Egypt: Back to square one

What to say about the fraudulent Egyptian elections? When I wrote about the rigging process last Sunday and said "There are indications this time that the government may have been too restrictive for its own good" in its efforts to suppress the opposition, I didn't expect it to be quite this bad. For all practical parliamentary purposes, the opposition parties have been wiped out. There still are run-offs to be held in some areas but the overall picture looks grim.

Mubarak's National Democratic(?) Party was determined to secure its position in preparation for a smooth transfer of power in the presidential vote next year but in the light of this week's poll, "secure" is not a word I would use. It's overwhelming – and dangerously so. As Shadi Hamid of Brookings puts it in the Guardian, "We're talking full-blown, unabashed dictatorship".

The message this sends to Egyptians who are discontented with life under the Mubarak regime (and there are millions of them) is that there is nothing to be gained from participating in electoral processes. Whatever hope there might have been for progress down that road, even in a system that was already so heavily weighted against them, has gone – at least while the old man is still alive and the apparatus that he surrounded himself with remains intact.

That is why the result is so dangerous. If change can't be achieved through the ballot box, people will look increasingly for alternatives.

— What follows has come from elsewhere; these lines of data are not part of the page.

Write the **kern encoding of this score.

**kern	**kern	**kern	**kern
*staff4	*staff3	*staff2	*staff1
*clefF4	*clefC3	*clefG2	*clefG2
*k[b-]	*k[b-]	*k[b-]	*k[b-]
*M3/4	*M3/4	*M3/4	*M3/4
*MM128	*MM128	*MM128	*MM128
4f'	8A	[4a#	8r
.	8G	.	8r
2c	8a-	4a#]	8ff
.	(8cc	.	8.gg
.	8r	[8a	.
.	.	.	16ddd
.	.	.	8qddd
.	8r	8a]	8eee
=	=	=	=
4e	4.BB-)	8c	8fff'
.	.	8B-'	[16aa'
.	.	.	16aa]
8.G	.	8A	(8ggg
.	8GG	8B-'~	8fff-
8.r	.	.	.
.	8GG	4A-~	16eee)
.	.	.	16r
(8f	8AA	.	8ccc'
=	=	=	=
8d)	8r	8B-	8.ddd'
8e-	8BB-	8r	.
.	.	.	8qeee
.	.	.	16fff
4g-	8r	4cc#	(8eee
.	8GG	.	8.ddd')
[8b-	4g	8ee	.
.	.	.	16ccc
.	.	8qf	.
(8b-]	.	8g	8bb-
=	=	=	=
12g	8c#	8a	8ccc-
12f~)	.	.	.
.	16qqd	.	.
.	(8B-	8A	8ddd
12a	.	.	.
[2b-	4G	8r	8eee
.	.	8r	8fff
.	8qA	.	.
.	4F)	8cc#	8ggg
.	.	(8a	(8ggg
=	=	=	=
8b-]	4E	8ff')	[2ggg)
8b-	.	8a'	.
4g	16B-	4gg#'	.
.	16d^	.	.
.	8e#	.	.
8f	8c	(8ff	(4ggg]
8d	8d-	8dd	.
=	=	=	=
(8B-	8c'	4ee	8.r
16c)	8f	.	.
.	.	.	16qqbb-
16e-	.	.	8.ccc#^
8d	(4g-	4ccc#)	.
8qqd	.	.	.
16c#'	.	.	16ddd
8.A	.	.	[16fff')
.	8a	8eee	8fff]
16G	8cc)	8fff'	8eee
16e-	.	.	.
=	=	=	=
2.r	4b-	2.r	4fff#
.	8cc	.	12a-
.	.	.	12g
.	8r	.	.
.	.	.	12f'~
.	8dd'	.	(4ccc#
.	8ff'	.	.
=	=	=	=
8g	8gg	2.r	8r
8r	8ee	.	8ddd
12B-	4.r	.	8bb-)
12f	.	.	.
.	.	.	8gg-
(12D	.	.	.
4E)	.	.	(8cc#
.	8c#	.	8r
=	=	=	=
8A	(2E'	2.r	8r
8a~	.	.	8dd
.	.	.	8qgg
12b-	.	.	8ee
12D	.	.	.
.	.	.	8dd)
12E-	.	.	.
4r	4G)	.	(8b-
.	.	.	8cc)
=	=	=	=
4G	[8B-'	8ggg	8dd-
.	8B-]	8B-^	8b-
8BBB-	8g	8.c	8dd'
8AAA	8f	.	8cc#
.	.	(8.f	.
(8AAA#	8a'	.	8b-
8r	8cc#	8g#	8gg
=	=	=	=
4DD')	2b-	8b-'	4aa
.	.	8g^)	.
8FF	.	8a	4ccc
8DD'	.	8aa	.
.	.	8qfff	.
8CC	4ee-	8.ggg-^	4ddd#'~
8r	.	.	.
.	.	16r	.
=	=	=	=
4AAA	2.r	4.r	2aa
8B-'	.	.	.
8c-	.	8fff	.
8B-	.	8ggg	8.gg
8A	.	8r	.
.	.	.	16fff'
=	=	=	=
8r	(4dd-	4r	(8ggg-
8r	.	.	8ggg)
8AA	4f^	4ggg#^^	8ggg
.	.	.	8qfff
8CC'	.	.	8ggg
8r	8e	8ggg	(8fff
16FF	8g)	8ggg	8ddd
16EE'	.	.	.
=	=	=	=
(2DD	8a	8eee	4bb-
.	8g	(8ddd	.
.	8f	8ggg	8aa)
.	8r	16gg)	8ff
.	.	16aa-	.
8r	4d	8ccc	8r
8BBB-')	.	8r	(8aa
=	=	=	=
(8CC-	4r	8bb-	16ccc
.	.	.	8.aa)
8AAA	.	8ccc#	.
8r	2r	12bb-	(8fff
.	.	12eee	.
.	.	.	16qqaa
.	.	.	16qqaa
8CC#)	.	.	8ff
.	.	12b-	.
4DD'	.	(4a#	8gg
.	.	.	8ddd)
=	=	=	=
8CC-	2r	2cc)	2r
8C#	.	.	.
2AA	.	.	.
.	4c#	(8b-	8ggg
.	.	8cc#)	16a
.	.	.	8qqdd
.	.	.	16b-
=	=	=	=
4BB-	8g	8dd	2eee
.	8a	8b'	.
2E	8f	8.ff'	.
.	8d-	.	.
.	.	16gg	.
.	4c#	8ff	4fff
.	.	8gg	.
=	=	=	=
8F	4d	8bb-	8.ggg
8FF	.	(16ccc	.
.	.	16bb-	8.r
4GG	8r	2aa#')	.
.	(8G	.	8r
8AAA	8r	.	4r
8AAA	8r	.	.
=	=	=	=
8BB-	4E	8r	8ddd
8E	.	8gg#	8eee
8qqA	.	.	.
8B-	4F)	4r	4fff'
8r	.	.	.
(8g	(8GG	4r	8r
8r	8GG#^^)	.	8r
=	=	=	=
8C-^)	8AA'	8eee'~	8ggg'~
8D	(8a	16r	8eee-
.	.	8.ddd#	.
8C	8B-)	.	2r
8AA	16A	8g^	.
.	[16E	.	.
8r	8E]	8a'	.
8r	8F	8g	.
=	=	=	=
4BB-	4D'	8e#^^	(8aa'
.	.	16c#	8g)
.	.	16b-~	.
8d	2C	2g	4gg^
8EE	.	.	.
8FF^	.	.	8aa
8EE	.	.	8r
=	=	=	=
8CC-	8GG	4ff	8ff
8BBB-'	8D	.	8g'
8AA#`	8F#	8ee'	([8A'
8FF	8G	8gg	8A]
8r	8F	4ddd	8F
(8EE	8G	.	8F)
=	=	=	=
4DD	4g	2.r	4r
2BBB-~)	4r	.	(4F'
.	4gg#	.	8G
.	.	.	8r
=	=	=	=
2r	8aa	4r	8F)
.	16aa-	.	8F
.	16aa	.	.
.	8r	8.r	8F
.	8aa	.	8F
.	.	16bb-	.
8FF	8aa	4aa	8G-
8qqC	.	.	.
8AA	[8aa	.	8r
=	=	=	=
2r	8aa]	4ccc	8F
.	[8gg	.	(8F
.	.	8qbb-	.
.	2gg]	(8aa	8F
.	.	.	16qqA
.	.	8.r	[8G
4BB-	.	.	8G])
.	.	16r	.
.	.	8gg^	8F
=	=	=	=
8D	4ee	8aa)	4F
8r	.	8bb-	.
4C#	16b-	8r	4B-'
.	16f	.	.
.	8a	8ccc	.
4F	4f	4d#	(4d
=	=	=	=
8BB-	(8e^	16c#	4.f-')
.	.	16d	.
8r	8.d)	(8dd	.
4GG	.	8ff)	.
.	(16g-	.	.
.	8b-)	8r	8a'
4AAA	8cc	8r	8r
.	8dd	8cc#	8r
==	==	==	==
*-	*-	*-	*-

I don't just mean jihadism (though no doubt some will move in that direction) but street protests, strikes, disruption – any way they can think of to express their feelings.

The other side of this is the international reaction. The US State Department is "dismayed by reports of election-day interference" and "disappointed by reports ... of disruption of campaign activities of opposition candidates and arrests of their supporters". 

Dismayed and disappointed. Is that all? Think back to the stolen election in Iran last year and the reaction then. This week's Egyptian election is every bit as scandalous, and yet it is scarcely front-page news. One reason, of course, is that the Wikileaks affair has diverted people's attention. But the bigger reason is that Mubarak, unlike Ahmadinejad, is supposedly a friend of the west.

Posted by Brian Whitaker, 1 Dec 2010.

UPDATE: December 1: Worth reading ... Issandr El Amrani's analysis in al-Masry al-Youm:

"The risk with this state of affairs is that politics becomes entirely a wealth-creation mechanism. With these elections, the autocrats sent a message that whatever opening took place in 2005 is now closed. They will now no longer tolerate genuine political alternatives, particularly ahead of a still uncertain presidential transition. 

"But they also sent a secondary message: that, as long as they operate within the rules, the plutocrats are invited to help themselves to a free-for-all in which court decisions will be routinely ignored, fraud tolerated and money will always trump the rule of law."